Task requirements
Your reply should consist only of the lines from the one with "Partnersuche" through the end of the entries, transcribed exactly. Pictures stay out.

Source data
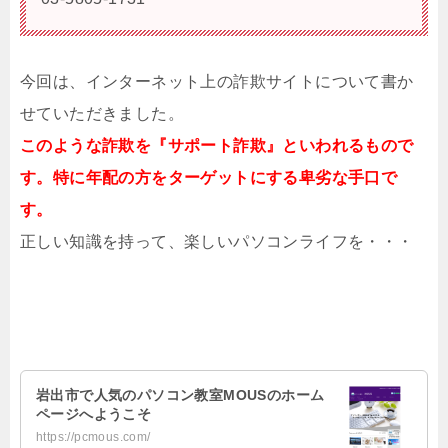
今回は、インターネット上の詐欺サイトについて書か
せていただきました。
このような詐欺を『サポート詐欺』といわれるもので
す。特に年配の方をターゲットにする卑劣な手口で
す。
正しい知識を持って、楽しいパソコンライフを・・・
岩出市で人気のパソコン教室MOUSのホーム
ページへようこそ
https://pcmous.com/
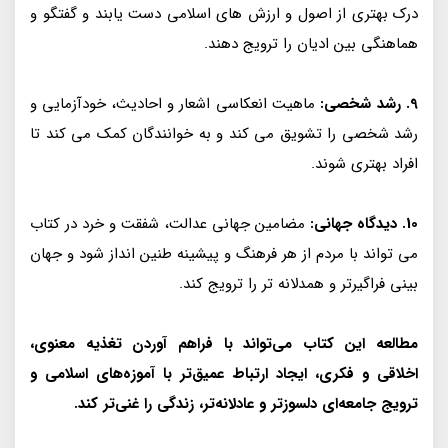
درک بهتری از اصول و ارزش های اسلامی دست یابند و گفتگو و
هماهنگی بین ادیان را ترویج دهند.
9. رشد شخصی:
ماهیت انعکاسی اشعار و احادیث، خودآزمایی و
رشد شخصی را تشویق می کند و به خوانندگان کمک می کند تا
افراد بهتری شوند.
10. دیدگاه جهانی:
مضامین جهانی عدالت، شفقت و خرد در کتاب
می تواند با مردم از هر فرهنگ و پیشینه طنین انداز شود و جهان
بینی فراگیرتر و همدلانه تر را ترویج کند.
مطالعه این کتاب می‌تواند با فراهم آوردن تغذیه معنوی،
اخلاقی و فکری، ایجاد ارتباط عمیق‌تر با آموزه‌های اسلامی و
ترویج جامعه‌ای دلسوزتر و عادلانه‌تر، زندگی را غنی‌تر کند.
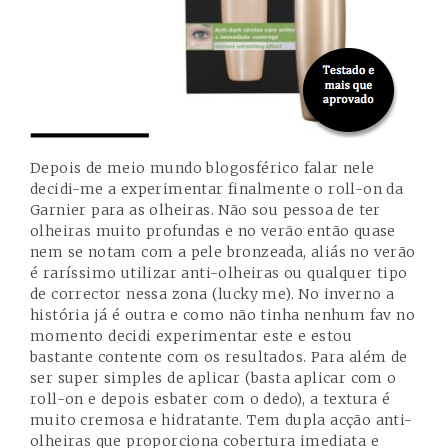
Depois de meio mundo blogosférico falar nele
decidi-me a experimentar finalmente o roll-on da
Garnier para as olheiras. Não sou pessoa de ter
olheiras muito profundas e no verão então quase
nem se notam com a pele bronzeada, aliás no verão
é raríssimo utilizar anti-olheiras ou qualquer tipo
de corrector nessa zona (lucky me). No inverno a
história já é outra e como não tinha nenhum fav no
momento decidi experimentar este e estou
bastante contente com os resultados. Para além de
ser super simples de aplicar (basta aplicar com o
roll-on e depois esbater com o dedo), a textura é
muito cremosa e hidratante. Tem dupla acção anti-
olheiras que proporciona cobertura imediata e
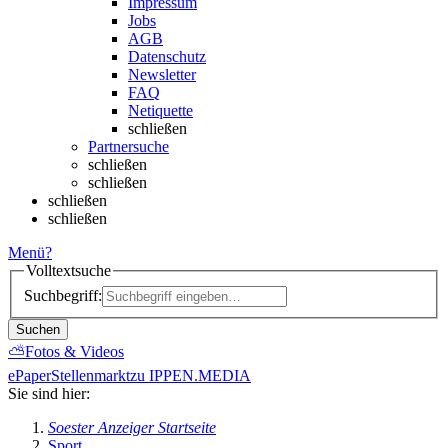
Impressum
Jobs
AGB
Datenschutz
Newsletter
FAQ
Netiquette
schließen
Partnersuche
schließen
schließen
schließen
schließen
Menü
?
Volltextsuche
Suchbegriff:
Suchen
⛅
Fotos & Videos
ePaper
Stellenmarkt
zu IPPEN.MEDIA
Sie sind hier:
Soester Anzeiger Startseite
Sport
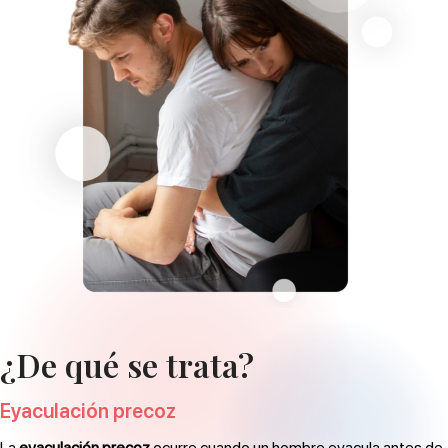
¿De qué se trata?
Eyaculación precoz
La
eyaculación precoz
ocurre cuando un hombre eyacula antes de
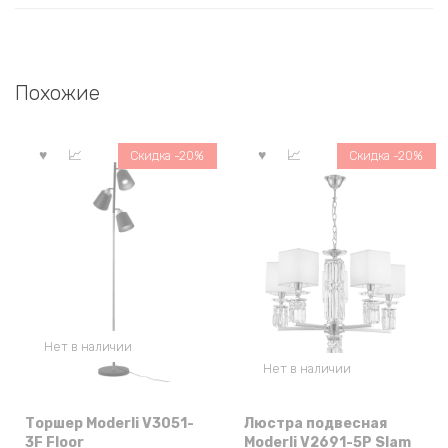
Похожие
Скидка -20%
Скидка -20%
Нет в наличии
Нет в наличии
Торшер Moderli V3051-
Люстра подвесная
3F Floor
Moderli V2691-5P Slam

Expected answer
Partnersuche
schließen
schließen
schließen
schließen
Menü
?
Volltextsuche
Suchbegriff:
Suchen
⛅
Fotos & Videos
ePaper
Stellenmarkt
zu IPPEN.MEDIA
Sie sind hier:
Soester Anzeiger Startseite
Sport
¿De qué se trata?
Eyaculación precoz
La
eyaculación precoz
ocurre cuando un hombre eyacula antes de
Похожие
Скидка -20%
Скидка -20%
Нет в наличии
Нет в наличии
Торшер Moderli V3051-
Люстра подвесная
3F Floor
Moderli V2691-5P Slam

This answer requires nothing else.